WHAT YOU ARE ASKED TO DO
In the records below, repeat everything from the line containing "Rendered at 1654 by 931 pixels." down to the line containing "subtitle Getting the", both of those lines included, and nothing else.

AVAILABLE RECORDS
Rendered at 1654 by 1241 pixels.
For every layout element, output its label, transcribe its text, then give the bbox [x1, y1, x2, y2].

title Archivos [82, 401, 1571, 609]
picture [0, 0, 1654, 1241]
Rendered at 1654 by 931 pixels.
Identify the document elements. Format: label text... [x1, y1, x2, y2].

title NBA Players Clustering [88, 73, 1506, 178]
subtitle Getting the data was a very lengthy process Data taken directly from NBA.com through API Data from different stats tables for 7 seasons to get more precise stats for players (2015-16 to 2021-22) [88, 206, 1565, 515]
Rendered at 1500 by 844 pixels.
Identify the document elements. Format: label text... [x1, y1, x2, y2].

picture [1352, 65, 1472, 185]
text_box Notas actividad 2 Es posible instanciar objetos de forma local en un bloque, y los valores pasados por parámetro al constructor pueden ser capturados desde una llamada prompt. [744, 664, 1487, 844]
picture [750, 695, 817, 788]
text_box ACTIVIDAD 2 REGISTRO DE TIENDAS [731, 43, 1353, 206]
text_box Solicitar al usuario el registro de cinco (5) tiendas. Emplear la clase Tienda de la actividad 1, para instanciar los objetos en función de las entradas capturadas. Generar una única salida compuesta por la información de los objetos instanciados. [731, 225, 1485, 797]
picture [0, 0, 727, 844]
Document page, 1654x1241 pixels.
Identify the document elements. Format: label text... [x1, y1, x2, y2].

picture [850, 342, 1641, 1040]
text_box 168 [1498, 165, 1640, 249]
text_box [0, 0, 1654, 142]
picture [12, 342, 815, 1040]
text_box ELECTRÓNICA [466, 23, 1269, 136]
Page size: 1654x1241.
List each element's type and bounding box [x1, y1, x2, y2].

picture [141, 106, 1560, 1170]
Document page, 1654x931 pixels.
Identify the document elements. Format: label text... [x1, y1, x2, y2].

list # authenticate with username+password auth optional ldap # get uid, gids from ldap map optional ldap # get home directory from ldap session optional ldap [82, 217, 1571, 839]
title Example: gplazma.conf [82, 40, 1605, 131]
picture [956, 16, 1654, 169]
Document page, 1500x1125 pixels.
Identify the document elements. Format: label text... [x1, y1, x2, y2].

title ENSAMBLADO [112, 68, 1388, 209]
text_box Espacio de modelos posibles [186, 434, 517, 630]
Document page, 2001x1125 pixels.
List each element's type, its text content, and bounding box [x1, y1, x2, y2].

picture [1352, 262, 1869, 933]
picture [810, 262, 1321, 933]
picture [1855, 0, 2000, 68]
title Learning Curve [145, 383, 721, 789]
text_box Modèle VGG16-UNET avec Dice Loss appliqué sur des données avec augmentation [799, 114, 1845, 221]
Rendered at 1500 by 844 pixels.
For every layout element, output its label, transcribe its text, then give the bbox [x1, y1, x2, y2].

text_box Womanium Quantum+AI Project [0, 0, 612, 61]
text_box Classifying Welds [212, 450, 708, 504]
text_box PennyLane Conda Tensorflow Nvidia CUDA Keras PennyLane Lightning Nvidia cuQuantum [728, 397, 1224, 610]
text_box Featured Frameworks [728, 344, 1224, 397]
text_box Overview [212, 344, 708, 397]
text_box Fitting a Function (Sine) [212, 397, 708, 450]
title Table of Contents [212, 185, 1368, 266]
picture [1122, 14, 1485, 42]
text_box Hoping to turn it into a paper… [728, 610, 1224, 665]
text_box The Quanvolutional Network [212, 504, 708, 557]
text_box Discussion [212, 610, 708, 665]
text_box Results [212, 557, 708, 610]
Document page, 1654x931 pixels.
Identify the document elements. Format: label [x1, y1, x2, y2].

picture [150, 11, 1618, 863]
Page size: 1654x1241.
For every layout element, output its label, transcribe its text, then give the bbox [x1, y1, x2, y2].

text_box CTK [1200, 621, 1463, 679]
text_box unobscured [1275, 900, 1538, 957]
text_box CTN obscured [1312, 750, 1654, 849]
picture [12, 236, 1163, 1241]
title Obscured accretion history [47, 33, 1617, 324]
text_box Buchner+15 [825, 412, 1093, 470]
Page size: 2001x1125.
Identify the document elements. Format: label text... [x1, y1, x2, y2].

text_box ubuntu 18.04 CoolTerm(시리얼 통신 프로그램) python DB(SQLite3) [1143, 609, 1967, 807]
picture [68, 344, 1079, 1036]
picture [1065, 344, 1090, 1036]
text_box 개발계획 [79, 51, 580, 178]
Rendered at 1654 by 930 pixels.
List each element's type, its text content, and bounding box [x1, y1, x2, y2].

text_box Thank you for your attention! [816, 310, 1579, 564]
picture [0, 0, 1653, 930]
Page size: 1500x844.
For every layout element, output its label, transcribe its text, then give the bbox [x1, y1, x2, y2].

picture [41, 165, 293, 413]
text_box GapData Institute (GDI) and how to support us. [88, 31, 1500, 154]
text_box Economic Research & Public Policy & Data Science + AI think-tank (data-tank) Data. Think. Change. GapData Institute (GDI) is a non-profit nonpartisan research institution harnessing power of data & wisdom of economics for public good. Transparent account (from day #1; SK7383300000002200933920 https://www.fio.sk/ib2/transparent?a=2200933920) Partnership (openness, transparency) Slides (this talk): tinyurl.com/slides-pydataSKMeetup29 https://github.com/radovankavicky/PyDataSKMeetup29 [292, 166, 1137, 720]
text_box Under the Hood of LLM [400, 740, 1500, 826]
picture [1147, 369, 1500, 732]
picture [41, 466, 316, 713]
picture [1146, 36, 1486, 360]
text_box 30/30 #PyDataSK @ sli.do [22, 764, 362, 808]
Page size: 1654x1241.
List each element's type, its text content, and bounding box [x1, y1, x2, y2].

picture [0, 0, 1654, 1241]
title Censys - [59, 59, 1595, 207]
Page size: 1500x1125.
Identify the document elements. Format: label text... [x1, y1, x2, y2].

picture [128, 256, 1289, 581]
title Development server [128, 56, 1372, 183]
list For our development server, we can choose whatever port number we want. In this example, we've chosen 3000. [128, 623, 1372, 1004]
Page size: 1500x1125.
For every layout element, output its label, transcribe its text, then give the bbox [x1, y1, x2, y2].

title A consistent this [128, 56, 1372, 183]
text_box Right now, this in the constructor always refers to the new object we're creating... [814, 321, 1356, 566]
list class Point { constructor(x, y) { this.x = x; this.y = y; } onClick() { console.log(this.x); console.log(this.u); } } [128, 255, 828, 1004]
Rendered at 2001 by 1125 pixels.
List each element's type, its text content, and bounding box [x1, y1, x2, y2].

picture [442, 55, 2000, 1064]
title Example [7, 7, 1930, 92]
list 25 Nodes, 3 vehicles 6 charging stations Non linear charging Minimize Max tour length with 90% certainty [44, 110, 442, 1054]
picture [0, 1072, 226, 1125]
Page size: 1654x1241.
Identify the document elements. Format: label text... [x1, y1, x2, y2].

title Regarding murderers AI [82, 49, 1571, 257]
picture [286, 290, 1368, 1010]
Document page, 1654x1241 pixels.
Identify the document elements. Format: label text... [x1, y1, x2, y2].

COMPLETED TASK
Rendered at 1654 by 931 pixels.
Identify the document elements. Format: label text... [x1, y1, x2, y2].

title NBA Players Clustering [88, 73, 1506, 178]
subtitle Getting the data was a very lengthy process Data taken directly from NBA.com through API Data from different stats tables for 7 seasons to get more precise stats for players (2015-16 to 2021-22) [88, 206, 1565, 515]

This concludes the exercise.